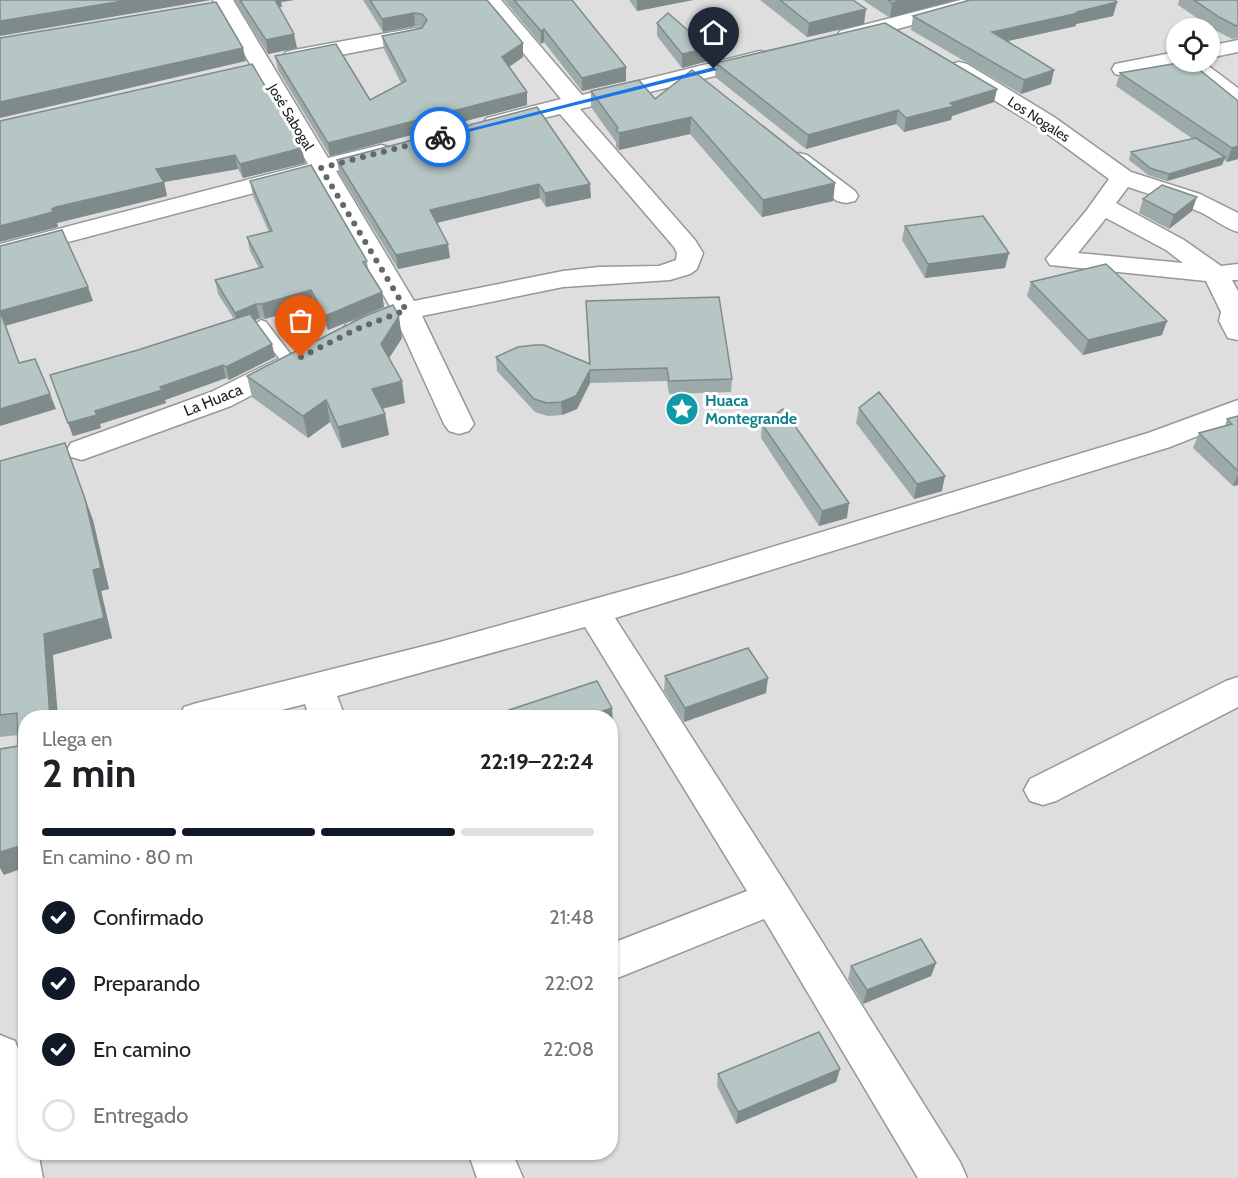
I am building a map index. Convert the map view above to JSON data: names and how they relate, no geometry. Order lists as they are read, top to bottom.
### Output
{
  "streets": {
    "street": ["José Sabogal", "Los Nogales", "La Huaca"]
  },
  "places": {
    "place": ["Huaca Montegrande"]
  },
  "page": {
    "heading": ["2 min", "Llega en", "22:19–22:24"],
    "bar": "En camino · 80 m",
    "list": [
      ["Confirmado", "21:48"],
      ["Preparando", "22:02"],
      ["En camino", "22:08"],
      "Entregado"
    ]
  }
}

> **Prompt**: Type the entries again verbatim. Drop the images.

> **Result of this exercise**:
I am building a map index. Convert the map view above to JSON data: names and how they relate, no geometry. Order lists as they are read, top to bottom.
### Output
{
  "streets": {
    "street": ["José Sabogal", "Los Nogales", "La Huaca"]
  },
  "places": {
    "place": ["Huaca Montegrande"]
  },
  "page": {
    "heading": ["2 min", "Llega en", "22:19–22:24"],
    "bar": "En camino · 80 m",
    "list": [
      ["Confirmado", "21:48"],
      ["Preparando", "22:02"],
      ["En camino", "22:08"],
      "Entregado"
    ]
  }
}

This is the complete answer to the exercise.